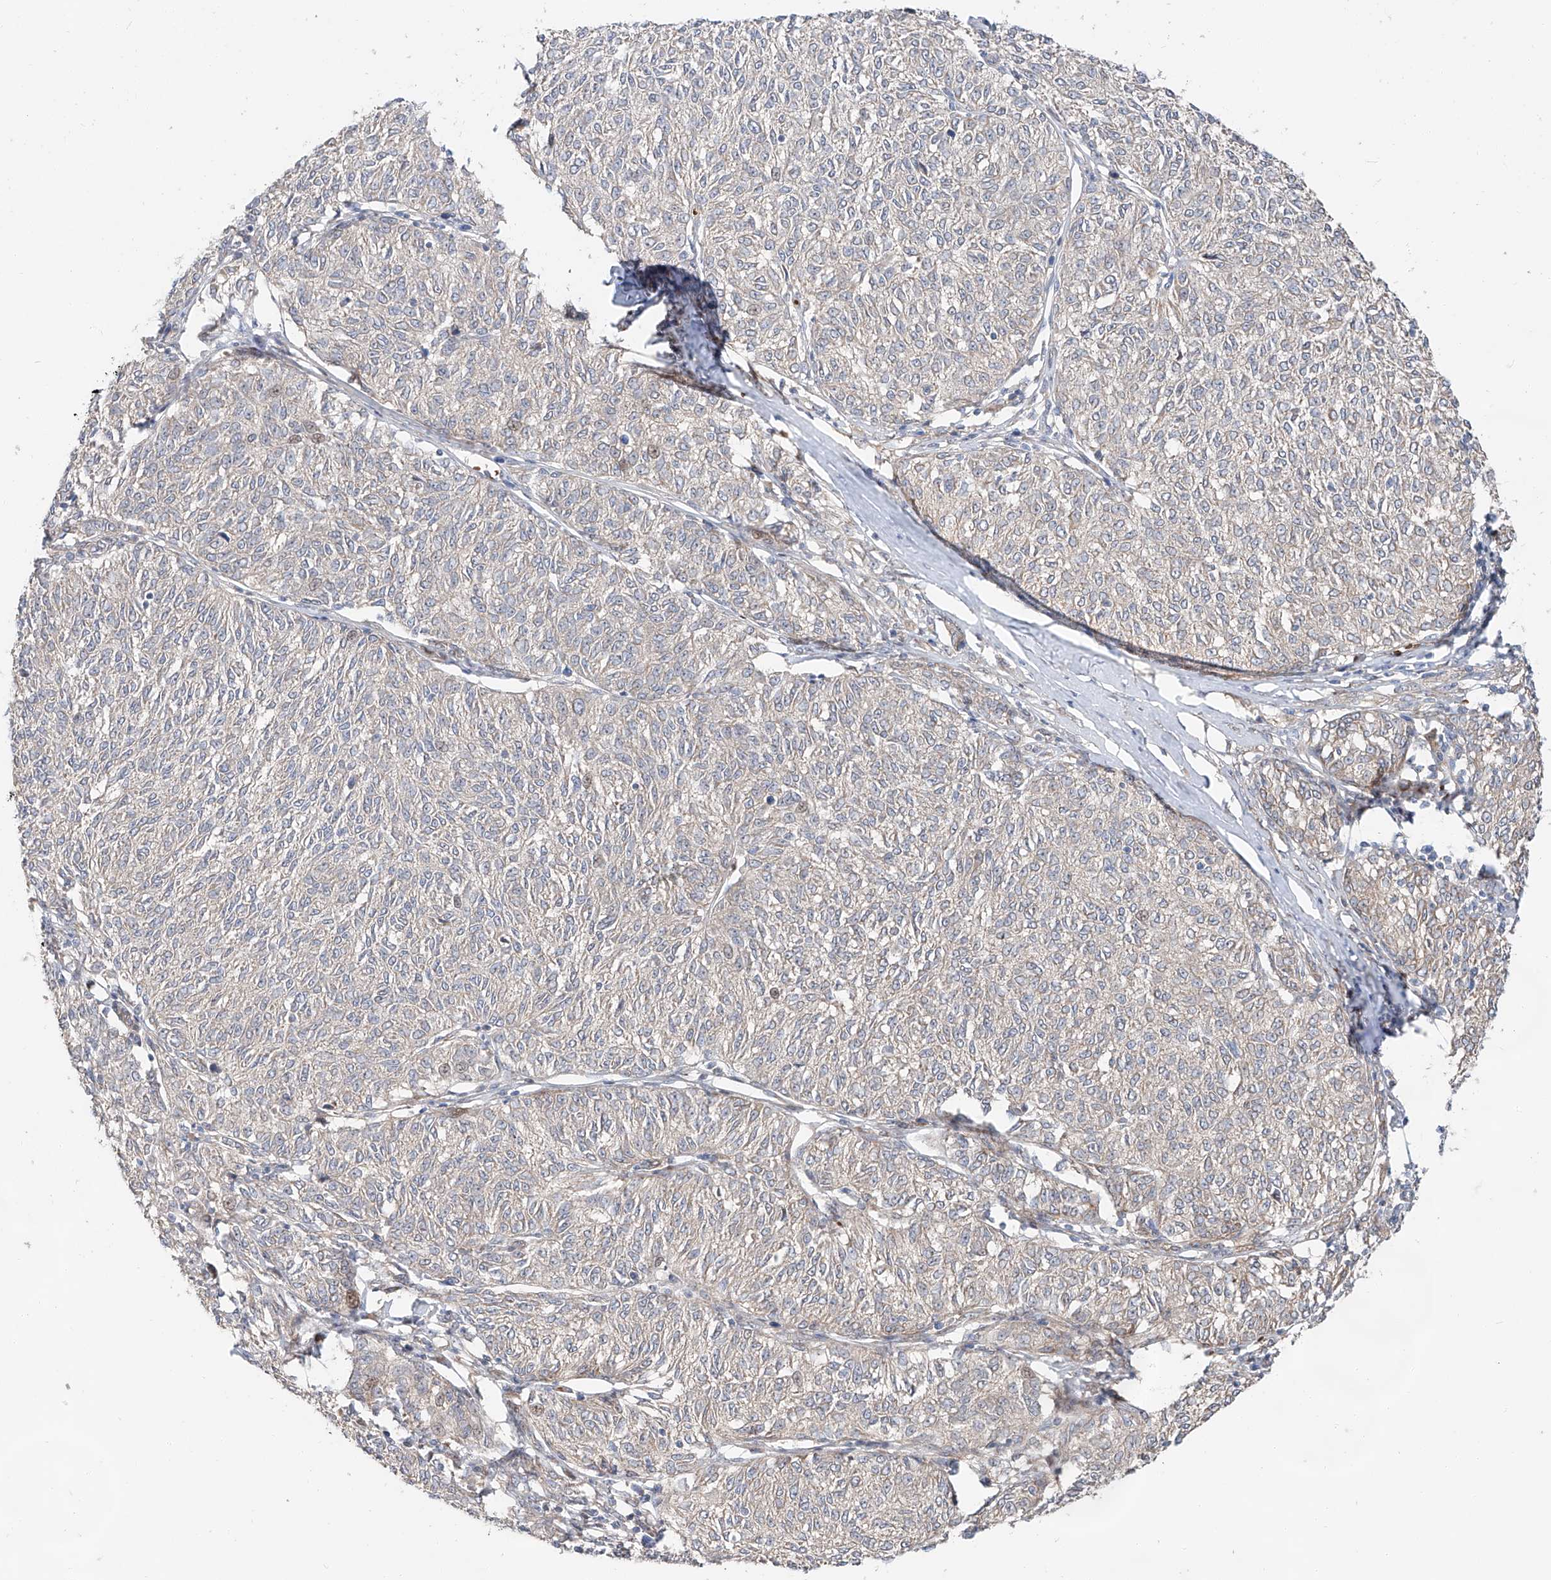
{"staining": {"intensity": "negative", "quantity": "none", "location": "none"}, "tissue": "melanoma", "cell_type": "Tumor cells", "image_type": "cancer", "snomed": [{"axis": "morphology", "description": "Malignant melanoma, NOS"}, {"axis": "topography", "description": "Skin"}], "caption": "The immunohistochemistry (IHC) histopathology image has no significant expression in tumor cells of melanoma tissue.", "gene": "USF3", "patient": {"sex": "female", "age": 72}}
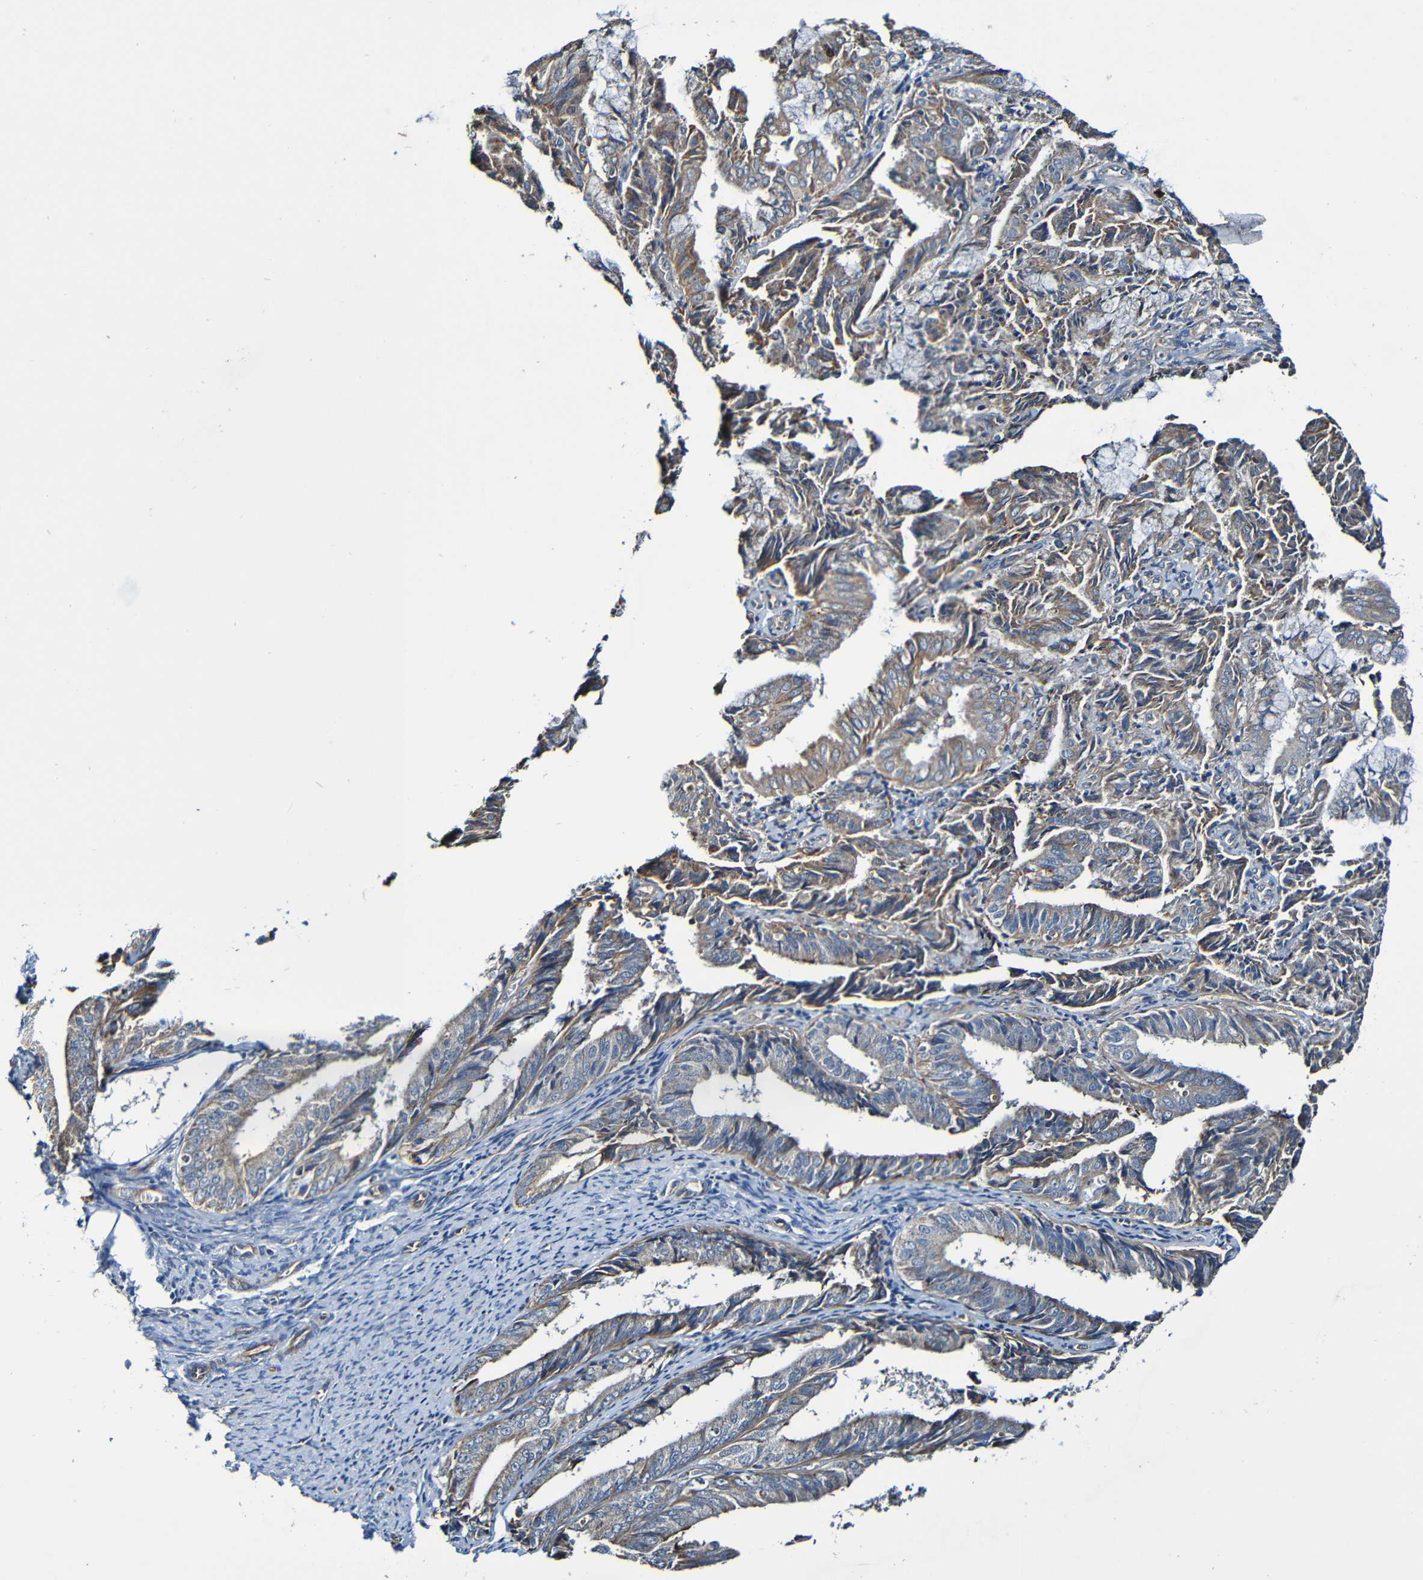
{"staining": {"intensity": "weak", "quantity": "25%-75%", "location": "cytoplasmic/membranous"}, "tissue": "endometrial cancer", "cell_type": "Tumor cells", "image_type": "cancer", "snomed": [{"axis": "morphology", "description": "Adenocarcinoma, NOS"}, {"axis": "topography", "description": "Endometrium"}], "caption": "This photomicrograph exhibits endometrial cancer (adenocarcinoma) stained with IHC to label a protein in brown. The cytoplasmic/membranous of tumor cells show weak positivity for the protein. Nuclei are counter-stained blue.", "gene": "ADAM15", "patient": {"sex": "female", "age": 63}}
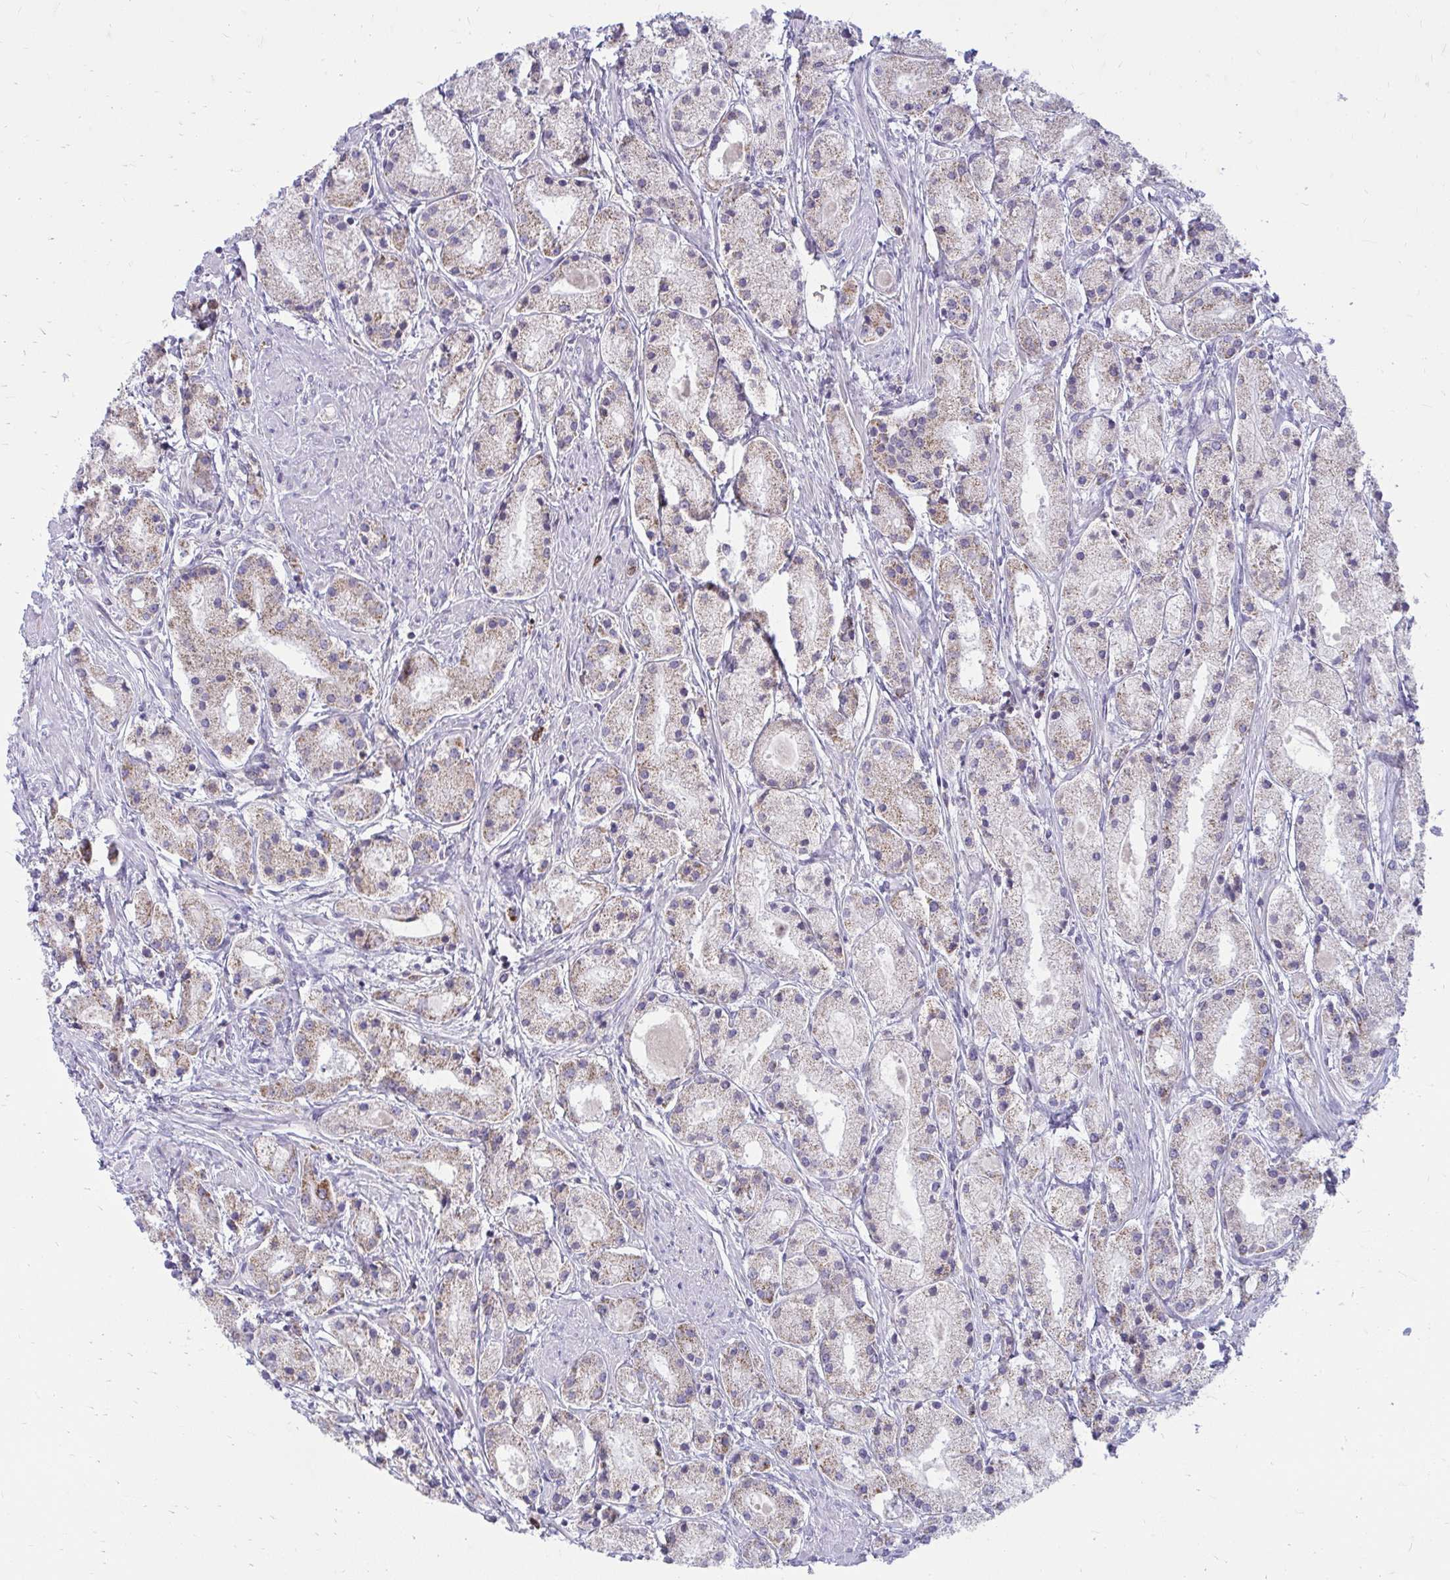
{"staining": {"intensity": "weak", "quantity": "<25%", "location": "cytoplasmic/membranous"}, "tissue": "prostate cancer", "cell_type": "Tumor cells", "image_type": "cancer", "snomed": [{"axis": "morphology", "description": "Adenocarcinoma, High grade"}, {"axis": "topography", "description": "Prostate"}], "caption": "IHC of human prostate adenocarcinoma (high-grade) displays no positivity in tumor cells.", "gene": "ASAP1", "patient": {"sex": "male", "age": 67}}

- **TASK INSTRUCTIONS**
Leave the pictures out and copy the rest of the data exactly.

- **RESULT OF THE EXERCISE**
{"staining": {"intensity": "negative", "quantity": "none", "location": "none"}, "tissue": "melanoma", "cell_type": "Tumor cells", "image_type": "cancer", "snomed": [{"axis": "morphology", "description": "Malignant melanoma, NOS"}, {"axis": "topography", "description": "Skin"}], "caption": "The immunohistochemistry (IHC) histopathology image has no significant expression in tumor cells of melanoma tissue.", "gene": "USF3", "patient": {"sex": "female", "age": 72}}
{"staining": {"intensity": "weak", "quantity": "25%-75%", "location": "cytoplasmic/membranous"}, "tissue": "endometrial cancer", "cell_type": "Tumor cells", "image_type": "cancer", "snomed": [{"axis": "morphology", "description": "Adenocarcinoma, NOS"}, {"axis": "topography", "description": "Endometrium"}], "caption": "This photomicrograph exhibits endometrial cancer (adenocarcinoma) stained with IHC to label a protein in brown. The cytoplasmic/membranous of tumor cells show weak positivity for the protein. Nuclei are counter-stained blue.", "gene": "ADAM15", "patient": {"sex": "female", "age": 63}}
{"staining": {"intensity": "weak", "quantity": "<25%", "location": "cytoplasmic/membranous"}, "tissue": "prostate cancer", "cell_type": "Tumor cells", "image_type": "cancer", "snomed": [{"axis": "morphology", "description": "Adenocarcinoma, High grade"}, {"axis": "topography", "description": "Prostate"}], "caption": "IHC of human prostate adenocarcinoma (high-grade) displays no positivity in tumor cells.", "gene": "ASAP1", "patient": {"sex": "male", "age": 67}}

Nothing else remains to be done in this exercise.